Activity: Extract each line of the data below that contains the string "opentelemetry". Matching is case-sensitive.

The data:
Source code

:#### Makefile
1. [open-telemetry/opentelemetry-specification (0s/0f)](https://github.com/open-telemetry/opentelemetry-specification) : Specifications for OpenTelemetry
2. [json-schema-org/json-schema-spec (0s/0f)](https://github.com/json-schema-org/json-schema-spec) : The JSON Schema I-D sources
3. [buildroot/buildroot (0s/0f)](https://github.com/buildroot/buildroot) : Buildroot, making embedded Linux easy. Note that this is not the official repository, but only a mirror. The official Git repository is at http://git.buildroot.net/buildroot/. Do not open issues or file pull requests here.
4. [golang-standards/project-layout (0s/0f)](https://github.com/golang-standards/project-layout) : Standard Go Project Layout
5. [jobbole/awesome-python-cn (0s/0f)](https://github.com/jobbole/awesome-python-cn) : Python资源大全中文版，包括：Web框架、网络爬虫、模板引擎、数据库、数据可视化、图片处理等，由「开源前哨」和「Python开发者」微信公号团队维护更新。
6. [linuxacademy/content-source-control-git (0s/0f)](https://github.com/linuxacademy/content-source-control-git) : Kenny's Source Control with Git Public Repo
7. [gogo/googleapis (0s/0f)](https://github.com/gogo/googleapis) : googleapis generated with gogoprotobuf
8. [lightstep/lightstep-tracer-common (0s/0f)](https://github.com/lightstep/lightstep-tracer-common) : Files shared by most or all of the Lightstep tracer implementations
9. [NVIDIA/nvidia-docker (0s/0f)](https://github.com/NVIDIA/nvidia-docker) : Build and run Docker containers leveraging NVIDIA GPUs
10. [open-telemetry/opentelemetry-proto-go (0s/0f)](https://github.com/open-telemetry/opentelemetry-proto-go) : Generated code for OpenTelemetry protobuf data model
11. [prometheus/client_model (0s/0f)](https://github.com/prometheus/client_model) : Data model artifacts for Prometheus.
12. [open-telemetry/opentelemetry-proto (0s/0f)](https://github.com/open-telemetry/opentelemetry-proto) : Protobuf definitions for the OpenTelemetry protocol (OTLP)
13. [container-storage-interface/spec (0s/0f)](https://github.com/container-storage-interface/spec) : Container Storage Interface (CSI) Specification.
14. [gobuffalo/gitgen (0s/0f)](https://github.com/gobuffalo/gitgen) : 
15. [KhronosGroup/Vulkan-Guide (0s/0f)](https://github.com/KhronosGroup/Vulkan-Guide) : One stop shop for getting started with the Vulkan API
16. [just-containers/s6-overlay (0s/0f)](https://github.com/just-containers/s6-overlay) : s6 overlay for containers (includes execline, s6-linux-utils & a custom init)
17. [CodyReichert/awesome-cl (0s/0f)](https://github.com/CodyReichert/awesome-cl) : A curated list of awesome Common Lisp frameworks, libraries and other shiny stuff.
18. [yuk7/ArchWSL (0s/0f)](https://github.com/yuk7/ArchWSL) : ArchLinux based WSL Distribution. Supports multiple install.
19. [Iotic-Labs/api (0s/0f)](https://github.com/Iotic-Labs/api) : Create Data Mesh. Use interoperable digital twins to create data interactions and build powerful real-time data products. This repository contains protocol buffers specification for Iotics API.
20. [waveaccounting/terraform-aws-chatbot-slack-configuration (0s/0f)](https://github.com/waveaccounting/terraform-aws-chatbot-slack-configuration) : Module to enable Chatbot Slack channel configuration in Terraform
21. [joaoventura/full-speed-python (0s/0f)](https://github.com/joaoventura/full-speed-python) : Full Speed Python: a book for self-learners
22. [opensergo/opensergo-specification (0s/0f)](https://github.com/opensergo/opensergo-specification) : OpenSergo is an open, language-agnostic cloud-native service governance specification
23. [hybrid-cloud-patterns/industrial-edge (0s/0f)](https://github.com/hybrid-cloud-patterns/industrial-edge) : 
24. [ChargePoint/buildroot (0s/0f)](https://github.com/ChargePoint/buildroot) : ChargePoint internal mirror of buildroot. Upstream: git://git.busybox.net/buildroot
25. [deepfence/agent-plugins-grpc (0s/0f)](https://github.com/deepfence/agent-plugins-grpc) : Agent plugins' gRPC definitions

Response for this exercise:
1. [open-telemetry/opentelemetry-specification (0s/0f)](https://github.com/open-telemetry/opentelemetry-specification) : Specifications for OpenTelemetry
10. [open-telemetry/opentelemetry-proto-go (0s/0f)](https://github.com/open-telemetry/opentelemetry-proto-go) : Generated code for OpenTelemetry protobuf data model
12. [open-telemetry/opentelemetry-proto (0s/0f)](https://github.com/open-telemetry/opentelemetry-proto) : Protobuf definitions for the OpenTelemetry protocol (OTLP)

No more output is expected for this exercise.